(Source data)
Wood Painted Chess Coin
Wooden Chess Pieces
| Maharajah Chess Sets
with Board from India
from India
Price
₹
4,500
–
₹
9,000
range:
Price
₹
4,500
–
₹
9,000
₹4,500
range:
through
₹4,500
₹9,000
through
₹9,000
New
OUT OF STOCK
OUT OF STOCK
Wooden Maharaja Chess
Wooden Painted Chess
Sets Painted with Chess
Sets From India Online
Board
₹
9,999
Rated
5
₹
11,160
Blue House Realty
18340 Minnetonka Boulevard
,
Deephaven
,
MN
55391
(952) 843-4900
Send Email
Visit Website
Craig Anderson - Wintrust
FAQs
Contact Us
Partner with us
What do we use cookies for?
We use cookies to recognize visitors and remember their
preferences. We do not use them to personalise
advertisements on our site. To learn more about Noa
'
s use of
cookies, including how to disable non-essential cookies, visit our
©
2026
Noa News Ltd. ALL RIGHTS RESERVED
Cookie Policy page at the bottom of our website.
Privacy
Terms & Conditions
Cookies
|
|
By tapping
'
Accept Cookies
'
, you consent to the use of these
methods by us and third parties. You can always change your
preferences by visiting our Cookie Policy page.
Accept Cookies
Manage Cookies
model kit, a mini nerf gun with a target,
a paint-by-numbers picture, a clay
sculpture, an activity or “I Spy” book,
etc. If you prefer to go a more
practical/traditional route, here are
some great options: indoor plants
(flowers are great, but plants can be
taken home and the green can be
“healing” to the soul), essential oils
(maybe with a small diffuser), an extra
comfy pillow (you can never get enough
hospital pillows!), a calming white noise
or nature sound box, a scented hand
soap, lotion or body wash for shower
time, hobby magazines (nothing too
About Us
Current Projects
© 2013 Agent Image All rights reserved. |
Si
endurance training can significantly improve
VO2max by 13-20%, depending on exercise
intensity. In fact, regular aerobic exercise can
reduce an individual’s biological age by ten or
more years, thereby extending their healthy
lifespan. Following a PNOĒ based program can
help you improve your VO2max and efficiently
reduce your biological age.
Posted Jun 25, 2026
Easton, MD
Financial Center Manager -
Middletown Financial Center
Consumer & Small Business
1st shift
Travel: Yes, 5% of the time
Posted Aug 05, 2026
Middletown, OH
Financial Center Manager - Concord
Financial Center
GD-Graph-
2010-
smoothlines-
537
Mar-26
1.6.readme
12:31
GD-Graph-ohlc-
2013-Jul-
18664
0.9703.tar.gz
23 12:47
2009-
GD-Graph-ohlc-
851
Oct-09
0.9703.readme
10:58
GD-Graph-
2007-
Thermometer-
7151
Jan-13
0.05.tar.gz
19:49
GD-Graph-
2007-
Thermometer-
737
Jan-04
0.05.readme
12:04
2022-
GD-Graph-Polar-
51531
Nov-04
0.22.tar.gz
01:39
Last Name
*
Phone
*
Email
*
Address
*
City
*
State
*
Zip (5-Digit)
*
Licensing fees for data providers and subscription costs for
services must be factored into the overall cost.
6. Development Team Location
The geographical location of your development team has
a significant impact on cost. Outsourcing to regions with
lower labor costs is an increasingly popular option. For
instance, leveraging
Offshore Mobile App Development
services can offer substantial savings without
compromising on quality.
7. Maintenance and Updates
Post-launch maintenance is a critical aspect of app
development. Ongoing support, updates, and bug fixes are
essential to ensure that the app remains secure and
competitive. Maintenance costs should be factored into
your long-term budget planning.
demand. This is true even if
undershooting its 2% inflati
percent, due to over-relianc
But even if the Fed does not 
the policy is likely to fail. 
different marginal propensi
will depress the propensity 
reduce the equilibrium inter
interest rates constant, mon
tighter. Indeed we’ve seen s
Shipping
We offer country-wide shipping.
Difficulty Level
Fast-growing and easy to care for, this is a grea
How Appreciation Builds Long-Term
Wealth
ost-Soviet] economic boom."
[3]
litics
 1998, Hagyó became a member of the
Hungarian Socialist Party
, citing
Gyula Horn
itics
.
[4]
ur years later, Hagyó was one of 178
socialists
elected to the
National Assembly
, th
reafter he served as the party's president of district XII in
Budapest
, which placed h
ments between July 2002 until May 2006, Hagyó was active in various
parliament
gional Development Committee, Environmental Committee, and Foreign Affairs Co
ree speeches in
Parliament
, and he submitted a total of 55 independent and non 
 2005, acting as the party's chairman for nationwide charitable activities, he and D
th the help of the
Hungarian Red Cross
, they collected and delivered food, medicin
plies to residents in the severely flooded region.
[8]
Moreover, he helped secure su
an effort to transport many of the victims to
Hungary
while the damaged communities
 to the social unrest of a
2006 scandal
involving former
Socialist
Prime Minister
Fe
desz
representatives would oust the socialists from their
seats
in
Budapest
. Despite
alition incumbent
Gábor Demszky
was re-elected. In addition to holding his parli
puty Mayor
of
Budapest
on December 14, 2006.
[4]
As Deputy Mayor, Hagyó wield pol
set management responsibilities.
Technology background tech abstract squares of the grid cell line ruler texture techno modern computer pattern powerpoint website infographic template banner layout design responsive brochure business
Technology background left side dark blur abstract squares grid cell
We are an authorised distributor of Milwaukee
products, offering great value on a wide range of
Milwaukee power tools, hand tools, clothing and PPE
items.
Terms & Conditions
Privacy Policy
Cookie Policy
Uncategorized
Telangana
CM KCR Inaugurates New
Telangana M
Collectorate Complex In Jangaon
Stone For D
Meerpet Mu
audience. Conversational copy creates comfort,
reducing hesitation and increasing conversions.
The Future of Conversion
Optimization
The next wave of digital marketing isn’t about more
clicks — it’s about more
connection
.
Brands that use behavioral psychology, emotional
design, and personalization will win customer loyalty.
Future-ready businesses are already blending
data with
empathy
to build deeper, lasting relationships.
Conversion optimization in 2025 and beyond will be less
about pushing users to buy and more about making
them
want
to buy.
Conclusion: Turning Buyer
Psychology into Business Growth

• _TASK DESCRIPTION_: Please retype the top of the data exactly, down to and including the line that holds "Noa News Ltd. ALL RIGHTS RESERVED", and nothing further.

• _RESPONSE TO THE TASK_:
Wood Painted Chess Coin
Wooden Chess Pieces
| Maharajah Chess Sets
with Board from India
from India
Price
₹
4,500
–
₹
9,000
range:
Price
₹
4,500
–
₹
9,000
₹4,500
range:
through
₹4,500
₹9,000
through
₹9,000
New
OUT OF STOCK
OUT OF STOCK
Wooden Maharaja Chess
Wooden Painted Chess
Sets Painted with Chess
Sets From India Online
Board
₹
9,999
Rated
5
₹
11,160
Blue House Realty
18340 Minnetonka Boulevard
,
Deephaven
,
MN
55391
(952) 843-4900
Send Email
Visit Website
Craig Anderson - Wintrust
FAQs
Contact Us
Partner with us
What do we use cookies for?
We use cookies to recognize visitors and remember their
preferences. We do not use them to personalise
advertisements on our site. To learn more about Noa
'
s use of
cookies, including how to disable non-essential cookies, visit our
©
2026
Noa News Ltd. ALL RIGHTS RESERVED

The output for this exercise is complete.